* TO-DO ITEM
Where in the data does the word "комплекса" appear? Find those lines and copy them.

* SUPPLIED RECORDS

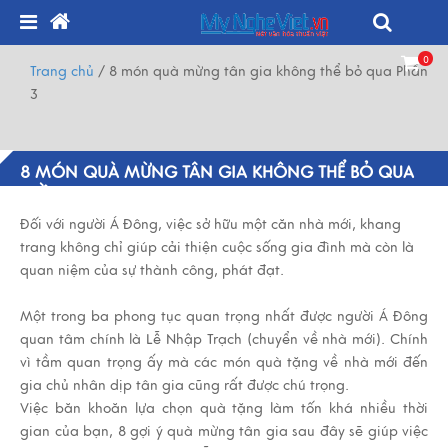
0
Trang chủ
/
8 món quà mừng tân gia không thể bỏ qua Phần
3
8 MÓN QUÀ MỪNG TÂN GIA KHÔNG THỂ BỎ QUA
PHẦN 3
Đối với người Á Đông, việc sở hữu một căn nhà mới, khang
trang không chỉ giúp cải thiện cuộc sống gia đình mà còn là
quan niệm của sự thành công, phát đạt.
Một trong ba phong tục quan trọng nhất được người Á Đông
quan tâm chính là Lễ Nhập Trạch (chuyển về nhà mới). Chính
vì tầm quan trọng ấy mà các món quà tặng về nhà mới đến
gia chủ nhân dịp tân gia cũng rất được chú trọng.
Việc băn khoăn lựa chọn quà tặng làm tốn khá nhiều thời
gian của bạn, 8 gợi ý quà mừng tân gia sau đây sẽ giúp việc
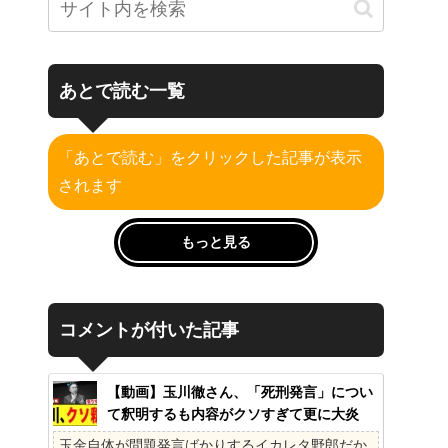
あとで読む一覧
「あとで読む」をクリックした記事が表示
されます
もっと見る
コメントが付いた記事
【動画】玉川徹さん、「死刑発言」につい
て釈明するも内容がクソすぎて更に大炎
上……
玉金自体が問題発言ばかりするイカレタ野郎だか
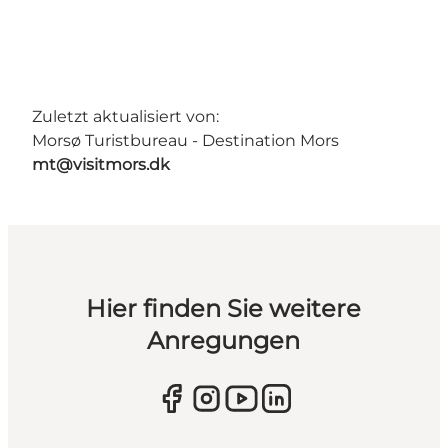
Zuletzt aktualisiert von:
Morsø Turistbureau - Destination Mors
mt@visitmors.dk
Hier finden Sie weitere
Anregungen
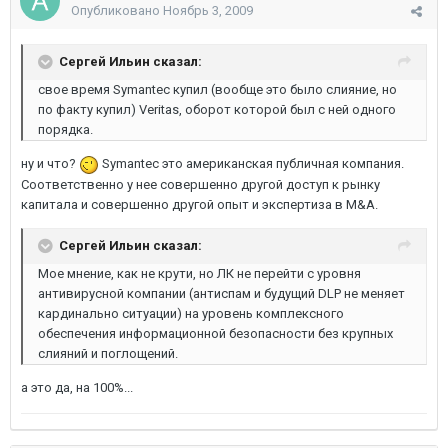
Опубликовано
Ноябрь 3, 2009
Сергей Ильин сказал:
свое время Symantec купил (вообще это было слияние, но
по факту купил) Veritas, оборот которой был с ней одного
порядка.
ну и что?
Symantec это американская публичная компания.
Соответственно у нее совершенно другой доступ к рынку
капитала и совершенно другой опыт и экспертиза в M&A.
Сергей Ильин сказал:
Мое мнение, как не крути, но ЛК не перейти с уровня
антивирусной компании (антиспам и будущий DLP не меняет
кардинально ситуации) на уровень комплексного
обеспечения информационной безопасности без крупных
слияний и поглощений.
а это да, на 100%...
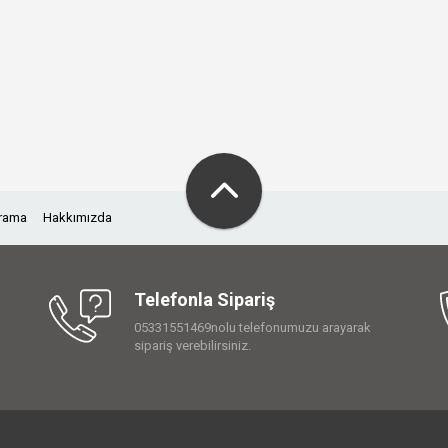
Arama
Hakkımızda
Telefonla Sipariş
05331551469nolu telefonumuzu arayarak
sipariş verebilirsiniz.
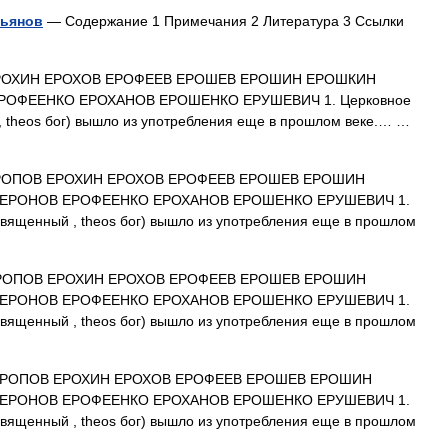
льянов
— Содержание 1 Примечания 2 Литература 3 Ссылки
РОХИН ЕРОХОВ ЕРОФЕЕВ ЕРОШЕВ ЕРОШИН ЕРОШКИН
ОФЕЕНКО ЕРОХАНОВ ЕРОШЕНКО ЕРУШЕВИЧ 1. Церковное
 , theos бог) вышло из употребления еще в прошлом веке.… …
РОПОВ ЕРОХИН ЕРОХОВ ЕРОФЕЕВ ЕРОШЕВ ЕРОШИН
ЕРОНОВ ЕРОФЕЕНКО ЕРОХАНОВ ЕРОШЕНКО ЕРУШЕВИЧ 1.
 священный , theos бог) вышло из употребления еще в прошлом
РОПОВ ЕРОХИН ЕРОХОВ ЕРОФЕЕВ ЕРОШЕВ ЕРОШИН
ЕРОНОВ ЕРОФЕЕНКО ЕРОХАНОВ ЕРОШЕНКО ЕРУШЕВИЧ 1.
 священный , theos бог) вышло из употребления еще в прошлом
РОПОВ ЕРОХИН ЕРОХОВ ЕРОФЕЕВ ЕРОШЕВ ЕРОШИН
ЕРОНОВ ЕРОФЕЕНКО ЕРОХАНОВ ЕРОШЕНКО ЕРУШЕВИЧ 1.
 священный , theos бог) вышло из употребления еще в прошлом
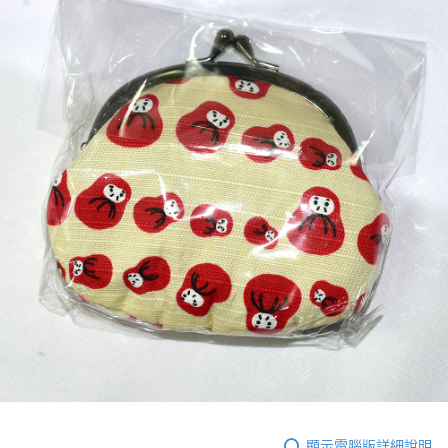
顯示電腦版詳細說明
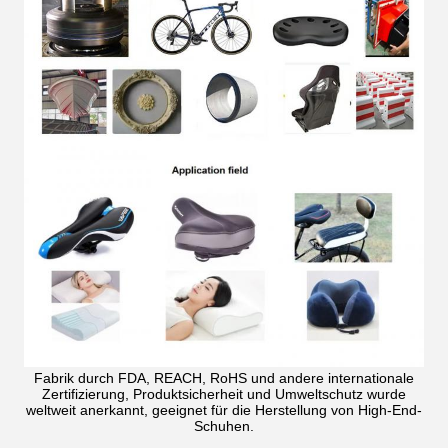
Fabrik durch FDA, REACH, RoHS und andere internationale
Zertifizierung, Produktsicherheit und Umweltschutz wurde
weltweit anerkannt, geeignet für die Herstellung von High-End-
Schuhen.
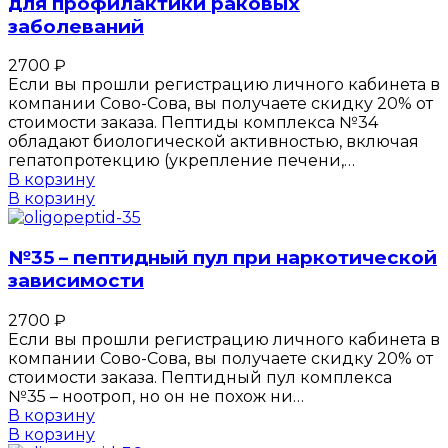
для профилактики раковых
заболеваний
2700
₽
Если вы прошли регистрацию личного кабинета в
компании Сово-Сова, вы получаете скидку 20% от
стоимости заказа. Пептиды комплекса №34
обладают биологической активностью, включая
гепатопротекцию (укрепление печени,…
В корзину
В корзину
№35 – пептидный пул при наркотической
зависимости
2700
₽
Если вы прошли регистрацию личного кабинета в
компании Сово-Сова, вы получаете скидку 20% от
стоимости заказа. Пептидный пул комплекса
№35 – ноотроп, но он не похож ни…
В корзину
В корзину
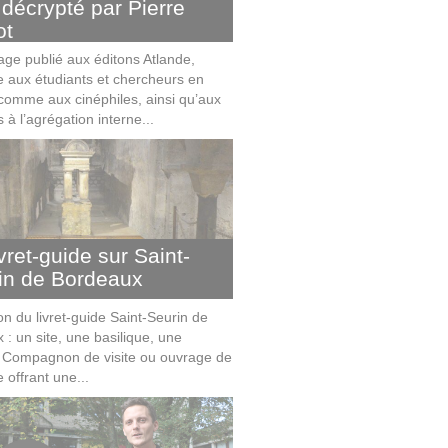
 décrypté par Pierre
ot
age publié aux éditons Atlande,
e aux étudiants et chercheurs en
comme aux cinéphiles, ainsi qu’aux
 à l’agrégation interne...
vret-guide sur Saint-
in de Bordeaux
on du livret-guide Saint-Seurin de
 : un site, une basilique, une
". Compagnon de visite ou ouvrage de
 offrant une...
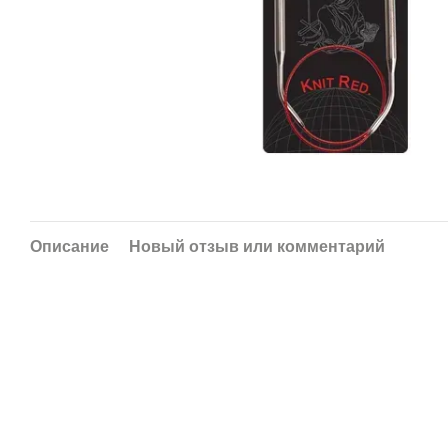
Описание
Новый отзыв или комментарий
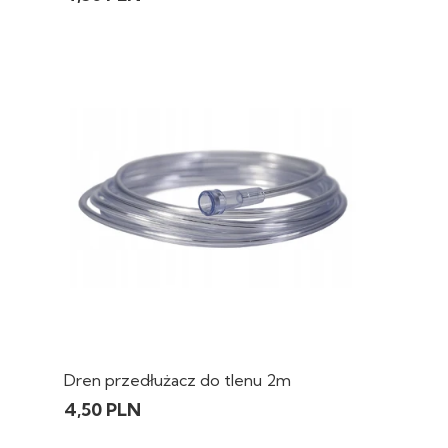
Dren przedłużacz do tlenu 2m
4,50 PLN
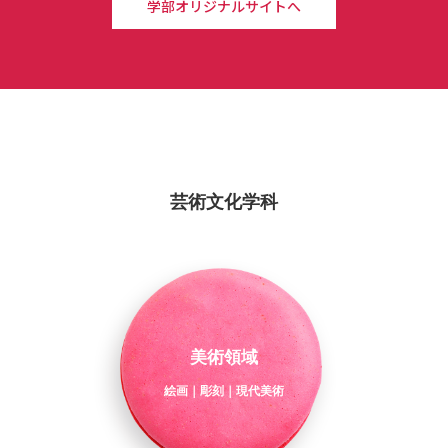
学部オリジナルサイトへ
芸術文化学科
美術領域
絵画｜彫刻｜現代美術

* EXERCISE RESULT
стоимости заказа. Пептиды комплекса №34
стоимости заказа. Пептидный пул комплекса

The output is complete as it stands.